Updated: Jan 15
We lived near a creek when I was younger. We would cross a bridge over it on our walk to school. I loved looking down at the water. It was mesmerizing with the sound of rapids, watching the water quickly move downstream.
We had strict orders by my parents that we were not to go down to the creek. It was too dangerous. Being the fifth out of seven children, my parents couldn't keep an eye on all of us, all the time. So, we went to the creek any chance we could. I would sit, for what seemed like hours, with one of my brothers or sisters, trying to catch crawdads from under the rocks, watching the ducklings swim behind their mothers, and sometimes, we would even take off our shoes and socks and bravely step into the cold water.
On one hot summer day, we found ourselves down there with some of the neighbor kids. It was a perfect day to wade in the water. There were some deep spots that we had to be careful about, but we could see where the shallow areas were, and we thought it was safe.
Suddenly, the girl right next to me took a step in the wrong direction and got swept under by the current. She had been right there, and then she was gone. She resurfaced a little way downstream only to be pulled underwater again.
I was in shock by how fast it happened. I knew I had to do something. The current was moving so quickly. I had a handful of swimming lessons in kindergarten and felt confident that I could swim well enough. So I stepped into the same direction that took her under.
That same current that swept her under the water, took a hold of me and pulled me in as well. My swimming lessons had not prepared me for this. It was beyond my control. I couldn’t do anything. I was being pulled downstream by something bigger and stronger than my six-year-old body was. The water moved quickly. And I fought as hard as I could to not choke on the water I was swallowing.
And then, just as suddenly as I had been swept under, I felt a rock under my hands and I grabbed ahold of it. I pulled myself up onto this rock with what energy I had left, and I searched the creek for my friend. I found her, holding on to a rock just downstream from where I was. We stared at one another, wide-eyed, and coughing between the gentle sobs of hysteria and relief.

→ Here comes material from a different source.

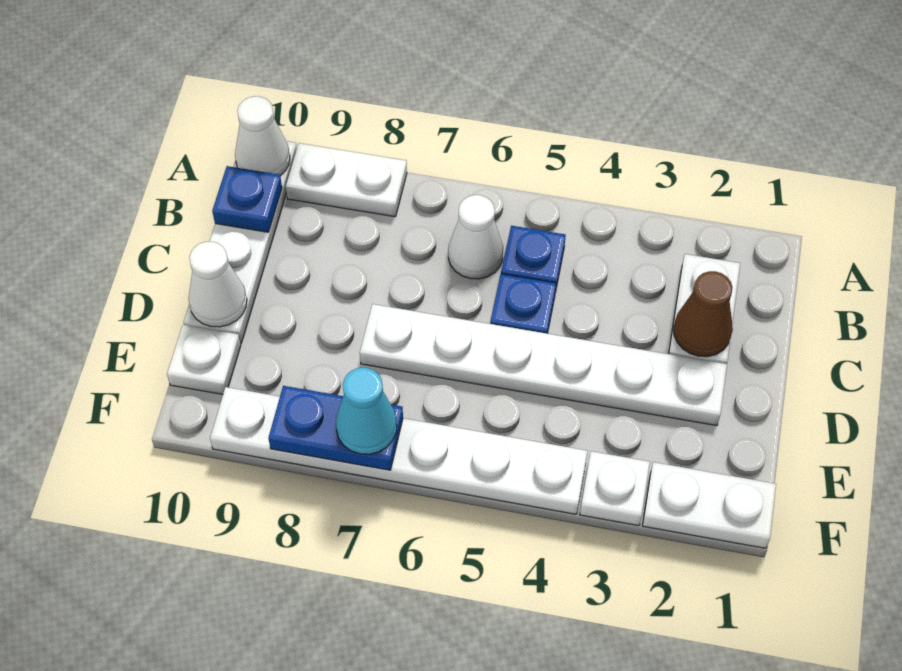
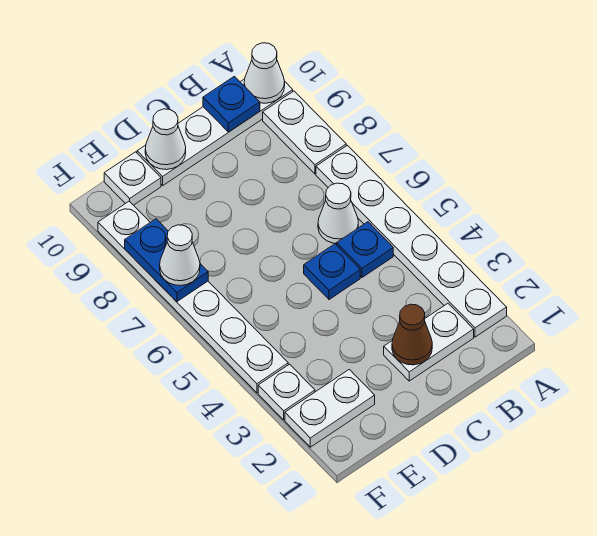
white 1x6 plate [360,304,727,426] -> white 1x6 plate moved to [316,145,507,337]
white 1x2 plate [643,462,776,548] -> white 1x2 plate turned to [285,369,375,447]
cyan 1x1 cone [336,368,397,454] -> white 1x1 cone [160,225,200,286]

After climbing out of the water, I sat there with my arms wrapped around my knees, cold and wet and shivering and crying. I kept going over in my mind what had just taken place; I had wanted to save her. I went after her. She was in trouble. But I couldn’t save her. I couldn’t even save myself. The current was too strong. Somehow my hands found a rock, and it was the rock that saved my life. Holding on to that rock, saved.my.life. She found a rock to hold on to as well. A different rock. And it saved her life too. It gave her the strength to hold on.

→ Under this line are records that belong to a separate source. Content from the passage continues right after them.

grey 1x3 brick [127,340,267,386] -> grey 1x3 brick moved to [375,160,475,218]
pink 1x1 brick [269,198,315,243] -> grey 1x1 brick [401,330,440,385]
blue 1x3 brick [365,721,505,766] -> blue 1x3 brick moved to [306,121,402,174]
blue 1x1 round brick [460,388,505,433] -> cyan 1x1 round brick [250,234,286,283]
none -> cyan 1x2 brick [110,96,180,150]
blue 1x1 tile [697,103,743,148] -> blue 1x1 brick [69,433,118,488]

When I first started talk therapy after my divorce, I told my therapist that I wanted to help people heal. She looked at me and said, “Sarah, to help others heal, you are going to have to heal first.”
I wanted so much to help others heal. I wanted to reach out and pull them from their waters of pain. But I wasn’t out of the waters myself yet. It was my journey of healing that became the rock I needed. It helped me find the strength to hold on when I felt I was drowning.
The rock I hold onto today may differ from the rock I hold onto tomorrow. What gives me strength today, may not give me the same strength tomorrow. The waters of pain will look different too. Each of our lives will look different. And each of our rocks will look different too. No two rocks look the same. What gives you the strength to hold on, is beautiful in its own precious way. Hold on to that rock. Find your truth. Your answers are within you. Trust yourself. And when the waters shift, and the current starts to pull you under, look for that rock to hold on to.